Introduction
Antimicrobial resistance (AMR) is a global health crisis and one of the top ten public health threats according to the WHO. In recent decades, few antibiotics have reached the market to tackle infections caused by multidrug-resistant (MDR) bacteria. Thus, new antimicrobials are needed.

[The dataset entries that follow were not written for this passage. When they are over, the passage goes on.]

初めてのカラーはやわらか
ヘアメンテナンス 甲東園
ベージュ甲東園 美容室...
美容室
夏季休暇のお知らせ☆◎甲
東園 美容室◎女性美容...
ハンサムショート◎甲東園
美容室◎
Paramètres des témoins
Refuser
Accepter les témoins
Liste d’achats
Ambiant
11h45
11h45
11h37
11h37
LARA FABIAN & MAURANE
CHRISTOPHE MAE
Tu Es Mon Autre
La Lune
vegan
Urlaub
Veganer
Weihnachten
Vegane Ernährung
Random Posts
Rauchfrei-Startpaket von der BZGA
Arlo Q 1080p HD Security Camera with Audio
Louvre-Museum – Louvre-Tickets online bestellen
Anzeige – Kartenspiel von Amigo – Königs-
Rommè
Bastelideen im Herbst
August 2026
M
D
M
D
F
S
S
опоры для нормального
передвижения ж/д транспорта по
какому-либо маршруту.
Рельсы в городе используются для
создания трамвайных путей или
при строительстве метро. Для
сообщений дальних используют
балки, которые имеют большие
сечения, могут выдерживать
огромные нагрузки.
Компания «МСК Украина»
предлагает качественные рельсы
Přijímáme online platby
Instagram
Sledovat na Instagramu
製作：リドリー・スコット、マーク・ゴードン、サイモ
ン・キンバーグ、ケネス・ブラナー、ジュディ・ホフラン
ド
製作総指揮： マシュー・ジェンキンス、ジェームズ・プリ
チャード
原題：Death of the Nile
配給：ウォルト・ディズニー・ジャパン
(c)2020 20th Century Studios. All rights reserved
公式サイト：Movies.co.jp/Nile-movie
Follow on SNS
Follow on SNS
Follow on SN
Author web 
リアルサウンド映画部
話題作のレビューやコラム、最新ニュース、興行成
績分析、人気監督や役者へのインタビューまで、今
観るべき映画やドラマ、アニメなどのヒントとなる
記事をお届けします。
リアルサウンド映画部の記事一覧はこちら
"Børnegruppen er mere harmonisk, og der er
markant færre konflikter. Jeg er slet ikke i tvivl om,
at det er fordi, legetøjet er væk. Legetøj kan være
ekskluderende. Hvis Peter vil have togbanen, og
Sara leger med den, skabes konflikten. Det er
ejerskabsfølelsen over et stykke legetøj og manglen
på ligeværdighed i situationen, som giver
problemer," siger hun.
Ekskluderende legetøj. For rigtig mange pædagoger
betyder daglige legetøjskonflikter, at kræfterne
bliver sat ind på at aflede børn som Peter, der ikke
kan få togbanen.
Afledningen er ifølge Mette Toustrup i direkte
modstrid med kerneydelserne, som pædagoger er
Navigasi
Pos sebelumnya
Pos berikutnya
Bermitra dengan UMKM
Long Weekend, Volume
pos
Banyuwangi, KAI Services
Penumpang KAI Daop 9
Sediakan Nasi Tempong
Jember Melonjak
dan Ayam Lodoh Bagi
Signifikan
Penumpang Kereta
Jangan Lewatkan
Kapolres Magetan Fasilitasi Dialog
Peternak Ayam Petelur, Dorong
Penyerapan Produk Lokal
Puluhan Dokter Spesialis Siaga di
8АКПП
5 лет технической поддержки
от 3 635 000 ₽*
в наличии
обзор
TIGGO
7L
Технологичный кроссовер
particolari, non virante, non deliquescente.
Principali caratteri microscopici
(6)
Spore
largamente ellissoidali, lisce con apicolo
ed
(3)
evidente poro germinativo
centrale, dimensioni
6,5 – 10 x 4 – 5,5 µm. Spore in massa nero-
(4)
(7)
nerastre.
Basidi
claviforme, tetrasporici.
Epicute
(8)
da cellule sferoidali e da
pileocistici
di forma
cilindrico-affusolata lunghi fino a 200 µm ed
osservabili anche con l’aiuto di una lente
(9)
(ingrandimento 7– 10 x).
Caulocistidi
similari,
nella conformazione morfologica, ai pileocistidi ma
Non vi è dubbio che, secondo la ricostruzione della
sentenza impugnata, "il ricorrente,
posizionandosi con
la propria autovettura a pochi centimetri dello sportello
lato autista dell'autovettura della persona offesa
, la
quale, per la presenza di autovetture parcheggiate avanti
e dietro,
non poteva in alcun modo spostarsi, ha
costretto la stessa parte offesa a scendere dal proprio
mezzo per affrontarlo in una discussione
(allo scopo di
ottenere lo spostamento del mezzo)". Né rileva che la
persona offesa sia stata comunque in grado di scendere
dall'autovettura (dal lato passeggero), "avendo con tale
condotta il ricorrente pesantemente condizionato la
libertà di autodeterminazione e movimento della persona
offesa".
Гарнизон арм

This project evaluates the activity of PLP-3, a synthetic antimicrobial peptide designed in silico as a Protegrin-1 analogue, against a panel of MDR pathogens.
Methods
The antibacterial activity of PLP-3 was evaluated by determining the Minimum Inhibitory Concentration (MIC) against a clinical collection of MDR strains, including Acinetobacter baumannii, Pseudomonas aeruginosa, Klebsiella pneumoniae, Staphylococcus aureus, Enterococcus faecalis and Enterococcus faecium. Time–kill curves (TKCs) were performed to assess bactericidal activity, and checkerboard assays were used to evaluate synergies with conventional antibiotics. The Minimum Biofilm Inhibitory Concentration (MBIC) and Minimum Biofilm Eradication Concentration (MBEC) were also determined. Finally, PLP-3-resistant mutants were generated and sequenced to elucidate the mechanism of action.
Results
PLP-3 MIC50 and MIC90 ranged between 1-4mg/L and 1-16mg/L across all Gram-negative and Gram-positive strains tested, respectively. TKC confirmed that PLP-3 is bactericidal at concentrations ≥ 2xMIC after 24h, with viable counts falling below the detection limit. Checkerboard assays showed that most antibiotic combinations were additive, achieving synergy with meropenem against a clinical strain of A. baumannii. As for PLP-3 antibiofilm activity, both MBIC50 and MBEC50 ranged between 4-32mg/L and 64->64mg/L for Gram-negative strains, respectively, and 1-16mg/L and 16->64mg/L for Gram-positive strains. Regarding resistant mutants, variant calling analysis indicated that the prevalent mechanism appears to involve a reduction in surface negative charge to minimize electrostatic interactions with PLP-3.
Conclusion
PLP-3 shows broad-spectrum bactericidal activity against MDR bacteria for planktonic and biofilm-associated cells, which is a promising candidate for the development of new antimicrobials to combat AMR.